EXTRAIT CHOISI ▸
□ □ □ □ □

Säntis

La Suisse au sommet de la littérature de montagne

Au cœur de l’Europe, là où naissent quelques-uns des grands fleuves du continent, la Suisse a été beaucoup visitée, depuis la Renaissance, dans une démarche qui s’apparente intimement à une quête des origines. On y a vérifié la perfection d’une nature vierge, d’un vert pur où paissent de paisibles animaux, veillés par des gens simples, gardiens sans doute d’un reste de paradis. Lieu de passage entre le nord et le sud, la France et l’Est, l’Allemagne et l’Italie, confinée entre des grandes puissances qui se sont combattues, la Suisse a été cette drôle de citadelle traversée de forces mais préservée, par la géographie, la sagesse, la peur ou le calcul, c’est selon. La littérature n’a pas été hermétique à ces mythes, ces faits et ces raisons, elle les a relayés, reproduits, interrogés, parfois combattus.

□ □ □ □ □

TÂCHES À RÉALISER ▸
1 – Selon l'extrait sur la Suisse et la littérature de montagne, pourquoi la Suisse est-elle une « drôle de citadelle traversée de forces mais préservée » ? Répondez en une à trois phrases.
2 – Reproduisez à l'identique tout ce qui va de « Au cœur de l’Europe, là » jusqu'à « interrogés, parfois combattus. » dans l'extrait sur la Suisse et la littérature de montagne.

LISTE DES ENTRÉES ▸
□ □ □ □ □

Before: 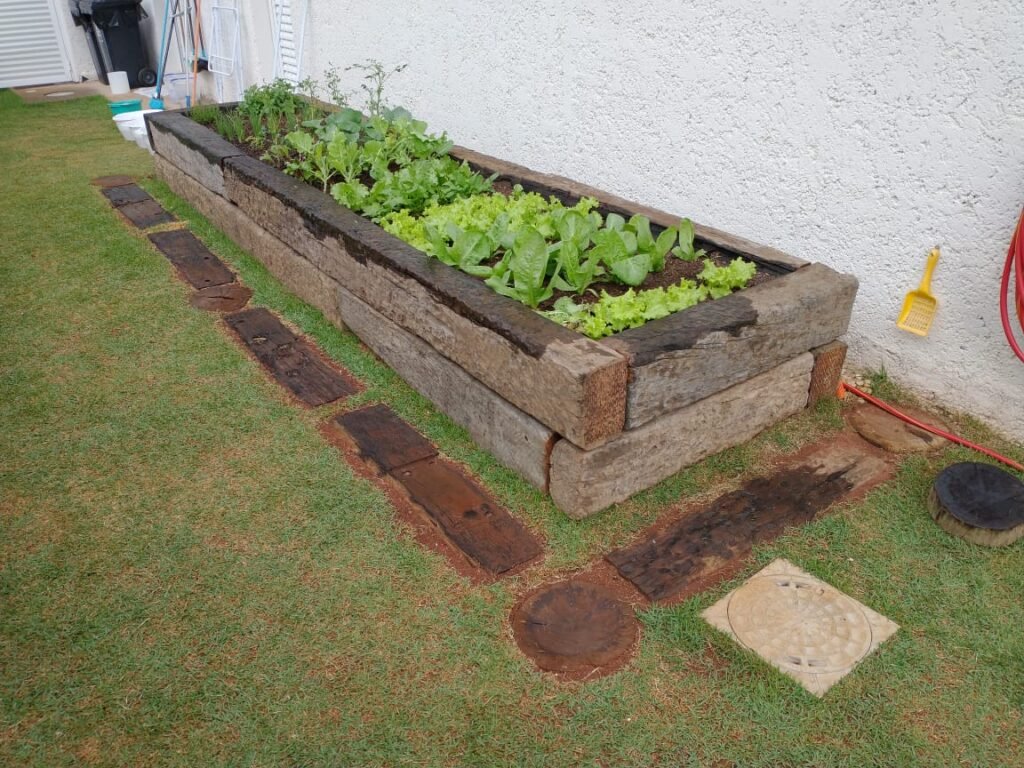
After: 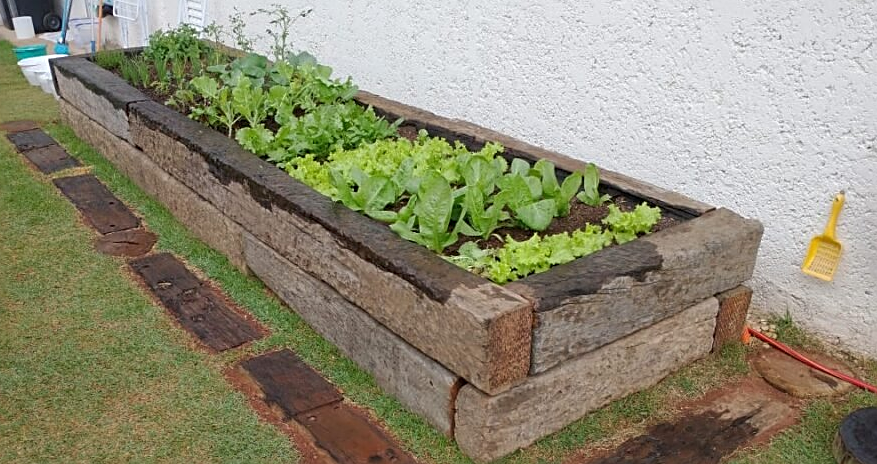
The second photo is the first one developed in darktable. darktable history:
sharpen: on, module defaults
exposure: compensate highlight preservation false
crop and rotate: left 9.345%, top 7.22%, right 4.982%, bottom 32.331%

□ □ □ □ □

RÉSULTATS DES TÂCHES ▸
1 – La Suisse est traversée de forces parce qu'elle est un lieu de passage entre le nord et le sud, la France et l'Est, l'Allemagne et l'Italie, et qu'elle est confinée entre de grandes puissances qui se sont combattues. Elle est pourtant restée préservée, par la géographie, la sagesse, la peur ou le calcul, selon les points de vue.

2 –
Au cœur de l’Europe, là où naissent quelques-uns des grands fleuves du continent, la Suisse a été beaucoup visitée, depuis la Renaissance, dans une démarche qui s’apparente intimement à une quête des origines. On y a vérifié la perfection d’une nature vierge, d’un vert pur où paissent de paisibles animaux, veillés par des gens simples, gardiens sans doute d’un reste de paradis. Lieu de passage entre le nord et le sud, la France et l’Est, l’Allemagne et l’Italie, confinée entre des grandes puissances qui se sont combattues, la Suisse a été cette drôle de citadelle traversée de forces mais préservée, par la géographie, la sagesse, la peur ou le calcul, c’est selon. La littérature n’a pas été hermétique à ces mythes, ces faits et ces raisons, elle les a relayés, reproduits, interrogés, parfois combattus.